Census records show that at the French Revolution the village had 244 inhabitants, but by 1846 this had risen to 345 after which the population began to decline until it was 172 just prior to the First World War. The village was destroyed in the second battle of Villers-Bretonneux, and thereafter has maintained a population of about 100.

==History==
The name comes from a personal name "Hano" and the Germanic "Gardo" and means ‘Hano’s garden’.
In 1135 the name was spelt ‘Hangardum’.

==Neolithic==
Stone-age tools of flint, in the shape of blades, arrows and axes have been found in the area. The excavations made in 1890 revealed weapons of worked stones were found near the village, including carved polished flint stones, each shaped knife, scraper and other axe-shaped.
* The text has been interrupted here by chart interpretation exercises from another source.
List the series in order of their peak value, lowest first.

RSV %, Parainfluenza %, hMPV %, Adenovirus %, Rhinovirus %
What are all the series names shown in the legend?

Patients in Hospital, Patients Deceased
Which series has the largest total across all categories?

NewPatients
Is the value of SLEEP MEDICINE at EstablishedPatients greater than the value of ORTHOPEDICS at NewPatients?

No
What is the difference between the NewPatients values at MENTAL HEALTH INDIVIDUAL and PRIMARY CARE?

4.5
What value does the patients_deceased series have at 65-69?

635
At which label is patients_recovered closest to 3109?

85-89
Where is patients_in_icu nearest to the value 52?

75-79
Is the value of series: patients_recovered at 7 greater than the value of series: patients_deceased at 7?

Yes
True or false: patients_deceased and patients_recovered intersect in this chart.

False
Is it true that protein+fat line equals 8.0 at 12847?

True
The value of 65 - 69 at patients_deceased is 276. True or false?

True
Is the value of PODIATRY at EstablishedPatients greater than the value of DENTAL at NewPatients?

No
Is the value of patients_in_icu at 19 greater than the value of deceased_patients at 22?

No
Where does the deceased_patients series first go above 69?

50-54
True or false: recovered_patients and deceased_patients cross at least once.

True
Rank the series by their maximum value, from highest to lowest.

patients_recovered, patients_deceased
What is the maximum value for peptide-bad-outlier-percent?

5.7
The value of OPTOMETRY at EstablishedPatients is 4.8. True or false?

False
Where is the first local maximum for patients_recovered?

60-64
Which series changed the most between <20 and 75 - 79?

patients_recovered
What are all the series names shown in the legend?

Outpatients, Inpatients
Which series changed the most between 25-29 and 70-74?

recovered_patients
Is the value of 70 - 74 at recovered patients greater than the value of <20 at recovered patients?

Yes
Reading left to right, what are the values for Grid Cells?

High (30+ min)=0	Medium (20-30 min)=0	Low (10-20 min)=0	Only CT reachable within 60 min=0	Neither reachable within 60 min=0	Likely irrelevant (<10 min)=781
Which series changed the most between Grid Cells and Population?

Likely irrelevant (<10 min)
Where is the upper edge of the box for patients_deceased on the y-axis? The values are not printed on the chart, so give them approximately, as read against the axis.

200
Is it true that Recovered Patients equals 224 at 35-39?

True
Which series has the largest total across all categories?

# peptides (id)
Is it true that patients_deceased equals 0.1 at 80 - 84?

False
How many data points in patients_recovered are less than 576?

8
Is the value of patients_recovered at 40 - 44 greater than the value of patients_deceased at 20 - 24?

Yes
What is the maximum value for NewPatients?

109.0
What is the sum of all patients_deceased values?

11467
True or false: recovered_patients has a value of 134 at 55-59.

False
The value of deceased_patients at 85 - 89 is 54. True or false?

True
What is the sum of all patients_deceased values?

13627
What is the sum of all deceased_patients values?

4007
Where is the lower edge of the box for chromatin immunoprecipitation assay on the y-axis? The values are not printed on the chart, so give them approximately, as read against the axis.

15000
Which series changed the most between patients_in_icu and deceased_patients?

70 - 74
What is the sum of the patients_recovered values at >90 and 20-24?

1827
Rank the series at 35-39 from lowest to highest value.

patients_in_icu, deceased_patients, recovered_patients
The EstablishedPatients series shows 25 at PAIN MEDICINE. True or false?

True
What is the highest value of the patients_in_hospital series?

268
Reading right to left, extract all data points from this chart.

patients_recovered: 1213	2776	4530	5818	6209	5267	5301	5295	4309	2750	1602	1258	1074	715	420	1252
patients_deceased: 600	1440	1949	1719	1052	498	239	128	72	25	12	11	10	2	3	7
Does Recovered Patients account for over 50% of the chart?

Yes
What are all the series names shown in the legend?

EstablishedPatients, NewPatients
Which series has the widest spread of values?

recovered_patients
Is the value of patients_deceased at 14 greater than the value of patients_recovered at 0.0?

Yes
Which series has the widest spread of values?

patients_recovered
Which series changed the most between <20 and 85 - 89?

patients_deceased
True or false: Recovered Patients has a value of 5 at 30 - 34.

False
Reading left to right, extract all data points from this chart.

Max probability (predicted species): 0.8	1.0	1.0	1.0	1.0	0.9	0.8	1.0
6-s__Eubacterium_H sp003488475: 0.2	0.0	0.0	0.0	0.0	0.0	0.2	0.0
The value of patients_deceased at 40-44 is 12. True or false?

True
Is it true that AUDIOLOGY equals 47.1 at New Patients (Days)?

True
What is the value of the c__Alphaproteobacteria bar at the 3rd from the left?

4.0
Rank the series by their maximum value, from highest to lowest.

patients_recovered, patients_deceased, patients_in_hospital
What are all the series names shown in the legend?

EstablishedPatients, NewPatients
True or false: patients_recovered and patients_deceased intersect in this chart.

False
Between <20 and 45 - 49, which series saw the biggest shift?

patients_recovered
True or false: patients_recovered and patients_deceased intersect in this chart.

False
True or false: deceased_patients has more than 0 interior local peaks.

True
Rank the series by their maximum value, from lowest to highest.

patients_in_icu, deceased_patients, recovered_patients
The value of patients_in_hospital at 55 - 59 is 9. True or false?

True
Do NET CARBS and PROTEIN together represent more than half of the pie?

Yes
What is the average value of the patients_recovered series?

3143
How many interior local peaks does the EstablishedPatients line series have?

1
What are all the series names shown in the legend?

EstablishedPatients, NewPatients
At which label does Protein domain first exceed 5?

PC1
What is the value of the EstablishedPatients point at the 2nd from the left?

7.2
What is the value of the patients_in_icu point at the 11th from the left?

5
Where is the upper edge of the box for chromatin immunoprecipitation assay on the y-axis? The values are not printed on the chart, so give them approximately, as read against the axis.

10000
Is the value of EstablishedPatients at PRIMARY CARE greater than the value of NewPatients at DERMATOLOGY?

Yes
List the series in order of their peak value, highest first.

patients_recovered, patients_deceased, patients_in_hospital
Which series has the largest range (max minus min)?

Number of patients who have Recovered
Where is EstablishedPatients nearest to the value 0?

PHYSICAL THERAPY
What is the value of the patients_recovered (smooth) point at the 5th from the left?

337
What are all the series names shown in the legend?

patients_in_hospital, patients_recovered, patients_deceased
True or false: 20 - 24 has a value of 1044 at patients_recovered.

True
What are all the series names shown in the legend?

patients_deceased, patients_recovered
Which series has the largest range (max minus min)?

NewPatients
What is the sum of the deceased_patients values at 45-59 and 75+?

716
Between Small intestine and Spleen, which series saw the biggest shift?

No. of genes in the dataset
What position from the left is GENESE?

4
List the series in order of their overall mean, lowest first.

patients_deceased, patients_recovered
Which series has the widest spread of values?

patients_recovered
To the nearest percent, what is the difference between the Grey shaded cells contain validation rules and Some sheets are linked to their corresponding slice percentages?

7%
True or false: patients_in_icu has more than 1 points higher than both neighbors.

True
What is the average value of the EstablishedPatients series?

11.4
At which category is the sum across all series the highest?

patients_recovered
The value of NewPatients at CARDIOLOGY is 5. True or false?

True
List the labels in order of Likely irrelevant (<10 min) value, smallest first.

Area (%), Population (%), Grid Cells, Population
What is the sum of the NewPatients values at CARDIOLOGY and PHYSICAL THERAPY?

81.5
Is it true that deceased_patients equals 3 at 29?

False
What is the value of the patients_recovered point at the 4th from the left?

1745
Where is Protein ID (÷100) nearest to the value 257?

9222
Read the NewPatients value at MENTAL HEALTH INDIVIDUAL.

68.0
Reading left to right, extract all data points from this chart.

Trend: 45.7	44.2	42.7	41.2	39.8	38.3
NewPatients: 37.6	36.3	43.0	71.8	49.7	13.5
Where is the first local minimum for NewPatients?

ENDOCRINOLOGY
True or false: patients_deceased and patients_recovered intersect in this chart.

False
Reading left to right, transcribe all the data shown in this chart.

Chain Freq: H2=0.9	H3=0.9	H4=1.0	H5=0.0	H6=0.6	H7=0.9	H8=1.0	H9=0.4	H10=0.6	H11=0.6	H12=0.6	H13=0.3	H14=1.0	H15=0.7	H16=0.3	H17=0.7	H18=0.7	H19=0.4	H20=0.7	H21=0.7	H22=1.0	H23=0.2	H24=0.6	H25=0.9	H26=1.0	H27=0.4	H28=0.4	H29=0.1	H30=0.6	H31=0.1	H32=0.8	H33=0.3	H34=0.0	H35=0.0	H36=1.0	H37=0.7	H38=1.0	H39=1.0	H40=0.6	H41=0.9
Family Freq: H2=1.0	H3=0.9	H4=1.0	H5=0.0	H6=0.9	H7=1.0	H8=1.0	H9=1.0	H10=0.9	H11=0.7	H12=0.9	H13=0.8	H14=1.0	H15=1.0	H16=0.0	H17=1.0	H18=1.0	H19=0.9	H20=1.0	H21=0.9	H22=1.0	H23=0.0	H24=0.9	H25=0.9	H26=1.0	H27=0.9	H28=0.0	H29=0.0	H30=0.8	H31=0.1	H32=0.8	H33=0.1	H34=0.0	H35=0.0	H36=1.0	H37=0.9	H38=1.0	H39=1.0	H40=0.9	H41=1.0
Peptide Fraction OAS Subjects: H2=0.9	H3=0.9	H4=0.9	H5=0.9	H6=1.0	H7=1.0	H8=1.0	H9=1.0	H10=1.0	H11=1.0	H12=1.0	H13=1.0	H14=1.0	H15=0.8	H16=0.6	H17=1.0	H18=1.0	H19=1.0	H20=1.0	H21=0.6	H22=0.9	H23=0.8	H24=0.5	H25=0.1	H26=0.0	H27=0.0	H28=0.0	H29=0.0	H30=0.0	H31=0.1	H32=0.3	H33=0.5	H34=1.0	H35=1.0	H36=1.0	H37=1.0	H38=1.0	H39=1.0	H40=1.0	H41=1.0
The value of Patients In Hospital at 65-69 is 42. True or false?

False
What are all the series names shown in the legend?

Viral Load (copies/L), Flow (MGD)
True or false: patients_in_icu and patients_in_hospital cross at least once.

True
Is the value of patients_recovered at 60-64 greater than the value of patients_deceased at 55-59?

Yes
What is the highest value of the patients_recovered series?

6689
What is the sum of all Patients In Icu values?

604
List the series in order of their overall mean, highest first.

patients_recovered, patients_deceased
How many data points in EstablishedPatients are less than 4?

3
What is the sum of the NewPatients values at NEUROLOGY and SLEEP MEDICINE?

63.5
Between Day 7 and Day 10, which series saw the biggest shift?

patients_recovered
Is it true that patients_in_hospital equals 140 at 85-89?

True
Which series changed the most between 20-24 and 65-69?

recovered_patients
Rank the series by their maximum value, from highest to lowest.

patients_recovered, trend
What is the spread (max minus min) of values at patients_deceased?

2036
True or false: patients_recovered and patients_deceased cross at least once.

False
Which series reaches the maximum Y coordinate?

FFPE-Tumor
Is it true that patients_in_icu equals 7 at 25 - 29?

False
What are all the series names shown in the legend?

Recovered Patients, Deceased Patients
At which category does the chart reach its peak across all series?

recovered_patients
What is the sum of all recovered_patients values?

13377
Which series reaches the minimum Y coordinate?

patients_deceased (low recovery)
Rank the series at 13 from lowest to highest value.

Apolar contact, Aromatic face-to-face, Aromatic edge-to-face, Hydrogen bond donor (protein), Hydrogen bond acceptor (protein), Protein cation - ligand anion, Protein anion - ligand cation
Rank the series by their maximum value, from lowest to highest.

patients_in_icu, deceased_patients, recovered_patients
A dolmen once stood nearby but has now disappeared into the marshy land.

During World War I, on 28 March 1918, the village was evacuated. By April 1918 the village had been totally destroyed.

===Middle Ages===
In the 12th century, the Lord of Hangard was Foulques Lehardi, a valiant knight, known for his strength and his bravery in many battles, in the crusades. He was however, wounded, captured and ransomed during the crusade.
In 1362, the village is mentioned in a census as the stronghold of Madam Jehanne of Rivery.
A number of other lords of the village are known, including:
- Bernard of Hangard 1146;
- Jehan de Hangard 1219;
- Henri Hangard 1248;
- Drieu of Hangard 1337;
- Jean de Hangard 1350;
- Jean de Hangard 1380;
- Gilles de Hangard 1437;
- Jacques de Hangard 1473.
- Pierre-François of Incourt Lord of Hangard (c.1725 - 1760)

===Religion===
The village church is dedicated to Saint Martin and was built in 1523. Under the Bell Tower is the tombstone of Frucourt, wife of Jacques de Roye, the Lord of Hangard Claire. She died on 25 April 1523, and it is considered that she commissioned the Church.

In 1612, the peel of two bells was installed and four new bells in 1786. An additional Bell was installed in 1839. Between 1670 and 1690, a number of inhabitants moved to Neunkirchen, Germany due to the persecution of protestants under Louis XIV.

===World War I===
During the First World War the village was caught up in the second battle of Villers-Bretonneux. A specific action at the village was called the battle of Hangard Wood. On 28 March 1918 the evacuation of the village was organized by Mr. Farcy teacher and Secretary of the City Hall of Hangard. Only Timothée Gaby remained with his wife until 31 March.

On 24 April, there is fierce fighting in the streets, the village was utterly destroyed. Latter a gift from the city of Tangier (Morocco) will allow the rebuilding of the village. A Moroccan unit was involved in the battle.

By July the municipality has housed 102 000 men, 3 000 officers, 40 000 horses.